Android: The Hottest Technology of 2011February 25th, 2011 | Industry News | 2 Comments »
Many people within the IT industry almost unanimously agree that mobile technology will reach unprecedented levels of development this year. Of these people, many are particularly focused on Android, believing it to be the hottest technology of 2011.
“Android has democratized smart phones in much the way Windows democratized PCs in the 90’s. It’s already outselling iPhones by a wide margin and that will continue to increase,” comments Matthew Maroon, founder and CEO of Blue Frog Gaming Inc.
Part of the reason Android is growing so significantly is the technology it has led to and is connected to.
Tim Masterson, Director of Engineering at Total Integrated Mobile, believes “this year will see a big growth in interest around the Android operating system and the SDK (Software Development Kit)…Technologies that unify mobile programming like Ansca Corona, [which] make it possible for code base to support both iOS and Android, will also grow in popularity this year.”

Data excerpts:
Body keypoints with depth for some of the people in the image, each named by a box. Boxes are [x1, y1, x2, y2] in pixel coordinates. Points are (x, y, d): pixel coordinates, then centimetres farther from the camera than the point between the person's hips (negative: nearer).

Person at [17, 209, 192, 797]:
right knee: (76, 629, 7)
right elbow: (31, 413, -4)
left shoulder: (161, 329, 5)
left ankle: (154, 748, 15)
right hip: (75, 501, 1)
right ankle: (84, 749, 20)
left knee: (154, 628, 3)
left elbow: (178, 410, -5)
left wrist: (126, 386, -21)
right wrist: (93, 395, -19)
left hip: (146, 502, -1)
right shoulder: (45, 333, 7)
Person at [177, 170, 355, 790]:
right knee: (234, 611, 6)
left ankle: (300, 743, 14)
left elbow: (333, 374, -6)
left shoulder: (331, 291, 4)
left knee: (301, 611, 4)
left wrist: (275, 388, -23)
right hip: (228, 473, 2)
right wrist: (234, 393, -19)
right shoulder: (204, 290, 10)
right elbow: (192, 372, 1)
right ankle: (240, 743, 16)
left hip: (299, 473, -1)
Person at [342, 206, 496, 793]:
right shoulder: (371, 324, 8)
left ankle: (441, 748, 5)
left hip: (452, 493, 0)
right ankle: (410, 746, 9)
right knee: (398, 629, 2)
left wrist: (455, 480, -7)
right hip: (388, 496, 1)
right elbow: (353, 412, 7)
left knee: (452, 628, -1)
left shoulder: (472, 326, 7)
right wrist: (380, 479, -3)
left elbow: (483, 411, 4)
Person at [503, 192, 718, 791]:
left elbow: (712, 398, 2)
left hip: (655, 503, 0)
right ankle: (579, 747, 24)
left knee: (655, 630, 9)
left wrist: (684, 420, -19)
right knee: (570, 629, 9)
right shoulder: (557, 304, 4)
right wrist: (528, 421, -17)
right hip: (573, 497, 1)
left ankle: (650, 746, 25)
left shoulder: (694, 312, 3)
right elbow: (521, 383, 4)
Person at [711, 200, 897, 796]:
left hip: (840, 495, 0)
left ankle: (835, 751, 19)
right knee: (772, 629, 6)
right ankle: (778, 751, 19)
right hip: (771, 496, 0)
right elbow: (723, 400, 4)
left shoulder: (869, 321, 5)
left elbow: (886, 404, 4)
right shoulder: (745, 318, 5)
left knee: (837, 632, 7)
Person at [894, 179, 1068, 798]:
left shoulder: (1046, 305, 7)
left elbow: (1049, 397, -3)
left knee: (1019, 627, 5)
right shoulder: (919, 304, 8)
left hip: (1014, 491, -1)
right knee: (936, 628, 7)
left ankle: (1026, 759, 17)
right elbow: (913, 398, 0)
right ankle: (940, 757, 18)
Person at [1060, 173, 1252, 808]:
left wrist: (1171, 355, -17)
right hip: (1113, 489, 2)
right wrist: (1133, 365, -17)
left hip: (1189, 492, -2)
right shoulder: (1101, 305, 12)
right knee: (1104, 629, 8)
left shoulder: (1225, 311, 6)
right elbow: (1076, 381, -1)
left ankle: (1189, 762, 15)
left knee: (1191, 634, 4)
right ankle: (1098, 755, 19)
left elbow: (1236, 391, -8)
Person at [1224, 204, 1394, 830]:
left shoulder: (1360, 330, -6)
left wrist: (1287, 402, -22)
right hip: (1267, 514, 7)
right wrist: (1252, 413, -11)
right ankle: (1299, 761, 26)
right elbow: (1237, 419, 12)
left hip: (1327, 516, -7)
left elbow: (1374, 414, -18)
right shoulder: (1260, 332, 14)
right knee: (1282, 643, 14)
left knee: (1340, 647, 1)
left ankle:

TASK DIRECTIONS: In the Android article, copy word for word the part that opens with the words containing "Android: The Hottest" and closes with "is connected to.".

RESULT OF THIS EXERCISE:
Android: The Hottest Technology of 2011February 25th, 2011 | Industry News | 2 Comments »
Many people within the IT industry almost unanimously agree that mobile technology will reach unprecedented levels of development this year. Of these people, many are particularly focused on Android, believing it to be the hottest technology of 2011.
“Android has democratized smart phones in much the way Windows democratized PCs in the 90’s. It’s already outselling iPhones by a wide margin and that will continue to increase,” comments Matthew Maroon, founder and CEO of Blue Frog Gaming Inc.
Part of the reason Android is growing so significantly is the technology it has led to and is connected to.